Assigned task 1:
List every word or phrase that the passage on Blair and the Iraq War sets in single quotation marks.
Assigned task 2:
According to the passage on Blair and the Iraq War, why did Blair not 'believe' that oil was a crucial factor in the US decision to go to war, even though he knew it?
Assigned task 3:
Extend the passage on Blair and the Iraq War, picking up after its final sentence.

Text section:
=== Begin Enclosure ===
Linking together dictatorship and terrorism, Blair believed that by removing dictators and installing democracies that freedom would reign. In Iraq, the opening up and Western corporate assistance in getting the oil flowing would rebuild the nation while ensuring, at the same time, Western energy security.

The Role of Oil in Blair's Decision for War 

The oil factor was a crucial one in the US decision to go to war with Iraq in 2003. Blair knew it but did not 'believe' that because it did not suit the rationalisations he had made in pleading the case as one about spreading the triumph of the free market and a bright new shiny globalised world in which the past could be overcome.

Tony Blair clearly could not have not ‘caused’ the Iraq War as some unthinking ‘anti-war’ critic suppose; without the US determination to set their sights on Saddam’s regime after 9/11 and to use it as a pretext to overthrow a regime unrelated to Al Qaida style terrorism there would have been no war.

Even so, the Iraq War was one he wanted as ‘war on choice’ for Blair’s Britain in standing ‘shoulder to shoulder’ with its ally as part of the ‘special relationship’ and to shore up Western oil supplies and security through controlling Iraqi oil supposedly for the good of all. It was never a 'war of last resort' at all.
=== End Enclosure ===
Information provided:
=== Begin Enclosure ===
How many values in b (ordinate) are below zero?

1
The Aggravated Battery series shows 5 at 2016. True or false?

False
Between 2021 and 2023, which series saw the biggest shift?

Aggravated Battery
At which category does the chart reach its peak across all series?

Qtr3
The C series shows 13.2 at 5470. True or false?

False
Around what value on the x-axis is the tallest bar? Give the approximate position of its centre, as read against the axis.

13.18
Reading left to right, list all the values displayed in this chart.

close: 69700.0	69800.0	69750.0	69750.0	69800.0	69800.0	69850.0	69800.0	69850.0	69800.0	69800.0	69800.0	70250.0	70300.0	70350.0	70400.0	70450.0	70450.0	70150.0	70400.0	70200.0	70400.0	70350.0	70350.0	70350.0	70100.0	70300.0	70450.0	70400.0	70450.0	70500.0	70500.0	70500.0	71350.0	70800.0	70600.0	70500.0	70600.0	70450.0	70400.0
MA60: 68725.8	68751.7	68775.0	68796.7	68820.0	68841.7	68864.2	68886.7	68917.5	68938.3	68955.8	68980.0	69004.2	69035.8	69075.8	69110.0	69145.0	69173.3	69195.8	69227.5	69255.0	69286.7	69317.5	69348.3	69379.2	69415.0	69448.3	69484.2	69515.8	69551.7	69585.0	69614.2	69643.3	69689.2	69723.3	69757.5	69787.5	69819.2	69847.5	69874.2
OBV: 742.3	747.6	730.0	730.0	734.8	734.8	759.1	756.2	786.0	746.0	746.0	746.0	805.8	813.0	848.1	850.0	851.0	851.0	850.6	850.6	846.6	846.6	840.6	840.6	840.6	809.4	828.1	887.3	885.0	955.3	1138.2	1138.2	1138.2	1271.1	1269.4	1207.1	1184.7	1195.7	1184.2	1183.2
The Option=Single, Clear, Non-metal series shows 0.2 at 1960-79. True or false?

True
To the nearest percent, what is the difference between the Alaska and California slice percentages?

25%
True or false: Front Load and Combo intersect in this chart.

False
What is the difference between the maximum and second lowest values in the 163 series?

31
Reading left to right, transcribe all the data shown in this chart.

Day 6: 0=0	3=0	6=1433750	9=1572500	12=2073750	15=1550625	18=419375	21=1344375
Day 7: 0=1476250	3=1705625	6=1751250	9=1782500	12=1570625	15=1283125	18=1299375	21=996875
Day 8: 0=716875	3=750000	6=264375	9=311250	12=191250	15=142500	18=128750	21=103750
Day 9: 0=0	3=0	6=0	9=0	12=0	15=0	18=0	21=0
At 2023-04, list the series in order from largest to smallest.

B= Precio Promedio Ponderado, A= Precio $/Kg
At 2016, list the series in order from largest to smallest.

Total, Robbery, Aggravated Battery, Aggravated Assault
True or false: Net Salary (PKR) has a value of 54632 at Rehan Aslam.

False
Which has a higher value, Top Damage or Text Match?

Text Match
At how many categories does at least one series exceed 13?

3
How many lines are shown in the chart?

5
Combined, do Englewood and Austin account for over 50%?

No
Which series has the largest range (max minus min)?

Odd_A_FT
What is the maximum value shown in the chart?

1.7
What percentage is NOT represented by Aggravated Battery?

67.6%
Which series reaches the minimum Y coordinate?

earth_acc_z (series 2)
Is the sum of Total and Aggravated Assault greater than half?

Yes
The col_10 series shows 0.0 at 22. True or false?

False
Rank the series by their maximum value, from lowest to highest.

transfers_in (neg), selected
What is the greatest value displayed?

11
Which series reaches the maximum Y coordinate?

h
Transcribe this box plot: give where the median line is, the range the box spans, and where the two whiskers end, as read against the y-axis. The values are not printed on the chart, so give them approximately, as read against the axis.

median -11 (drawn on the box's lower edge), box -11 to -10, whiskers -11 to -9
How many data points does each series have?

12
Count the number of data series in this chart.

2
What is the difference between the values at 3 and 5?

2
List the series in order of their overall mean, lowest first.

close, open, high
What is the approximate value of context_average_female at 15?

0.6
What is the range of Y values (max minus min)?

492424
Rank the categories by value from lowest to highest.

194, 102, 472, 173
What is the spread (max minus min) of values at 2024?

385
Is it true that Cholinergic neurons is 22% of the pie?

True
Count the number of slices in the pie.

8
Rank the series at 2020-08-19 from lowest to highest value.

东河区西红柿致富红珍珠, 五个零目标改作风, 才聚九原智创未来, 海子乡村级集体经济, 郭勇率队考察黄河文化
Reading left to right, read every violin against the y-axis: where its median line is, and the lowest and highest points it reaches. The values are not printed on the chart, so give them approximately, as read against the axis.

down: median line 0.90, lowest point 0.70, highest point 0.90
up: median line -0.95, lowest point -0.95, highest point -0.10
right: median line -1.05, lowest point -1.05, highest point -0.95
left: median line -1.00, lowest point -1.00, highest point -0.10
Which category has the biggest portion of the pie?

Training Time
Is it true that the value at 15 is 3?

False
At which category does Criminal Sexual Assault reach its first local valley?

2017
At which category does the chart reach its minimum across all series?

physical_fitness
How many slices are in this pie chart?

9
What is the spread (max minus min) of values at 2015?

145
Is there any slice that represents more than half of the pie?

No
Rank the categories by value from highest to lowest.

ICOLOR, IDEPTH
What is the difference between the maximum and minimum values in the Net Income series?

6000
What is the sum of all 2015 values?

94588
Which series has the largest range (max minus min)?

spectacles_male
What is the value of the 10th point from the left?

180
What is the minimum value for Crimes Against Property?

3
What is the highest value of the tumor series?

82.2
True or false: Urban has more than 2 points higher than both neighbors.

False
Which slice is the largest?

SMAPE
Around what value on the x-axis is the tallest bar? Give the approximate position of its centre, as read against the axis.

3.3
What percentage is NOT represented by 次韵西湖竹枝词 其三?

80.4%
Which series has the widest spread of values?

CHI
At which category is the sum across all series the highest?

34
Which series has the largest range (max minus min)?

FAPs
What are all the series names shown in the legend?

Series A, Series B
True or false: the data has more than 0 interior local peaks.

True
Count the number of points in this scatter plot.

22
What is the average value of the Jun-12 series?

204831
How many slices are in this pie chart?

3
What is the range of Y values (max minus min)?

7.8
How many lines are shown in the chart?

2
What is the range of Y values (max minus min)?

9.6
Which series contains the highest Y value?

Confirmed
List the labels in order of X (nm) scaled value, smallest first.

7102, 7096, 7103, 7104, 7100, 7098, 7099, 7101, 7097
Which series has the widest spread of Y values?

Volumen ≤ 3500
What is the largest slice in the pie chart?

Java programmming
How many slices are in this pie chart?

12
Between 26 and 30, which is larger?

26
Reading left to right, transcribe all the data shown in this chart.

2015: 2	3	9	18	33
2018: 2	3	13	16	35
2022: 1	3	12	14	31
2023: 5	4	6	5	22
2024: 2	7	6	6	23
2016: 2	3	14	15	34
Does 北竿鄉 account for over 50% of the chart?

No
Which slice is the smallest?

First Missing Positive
=== End Enclosure ===
Task result 1:
'believe'
‘caused’
‘anti-war’
‘war on choice’
‘shoulder to shoulder’
‘special relationship’
'war of last resort'

Task result 2:
It did not suit the rationalisations he had made in pleading the case for war. He had framed it as spreading the triumph of the free market and a bright new globalised world in which the past could be overcome.

Task result 3:
In December 2001 in a top secret and later revealed memo Mark Allen of MI6 wrote, in response to the question “Why Move ?” i.e. invade Iraq, that ‘The removal of Saddam remains a prize because it could give new security to oil supplies’. Allen was involved with Blair’s later deal in 2004 with Gaddafi.

So Blair could not have been unaware of oil as a crucial part of the decision to remove Saddam. At the Crawford Meeting of April 2002 in Texas, Blair and Bush launched the US-UK Energy Dialogue which stressed that greater investment was needed to increase the whole of the Middle East’s oil production.

Throughout the 1990s, a cabal of strident neoconservatives after the First Gulf War of 1990, which was about stopping Saddam’s control over regional oil supplies through his invasion and occupation of Kuwait, had advocated knocking his regime out, boosting oil supplies and breaking the power of OPEC.

At Crawford production was said to have needed to double its capacity within thirty years. Britain’s establishment was party to and in agreement with those designs after 9/11 and as discussed in 2002 when Blair is said to have pledged support for a war in Iraq. The rest then was a case of spinnning the case.

It is uncertain how the Chilcot report will further add to this picture or even more on the ultimate reasons why the war was fought that are not already in the public domain. But surely it would show how Blair did in fact spin the case for war and disregard facts that ran contrary to his fundamental ’beliefs’.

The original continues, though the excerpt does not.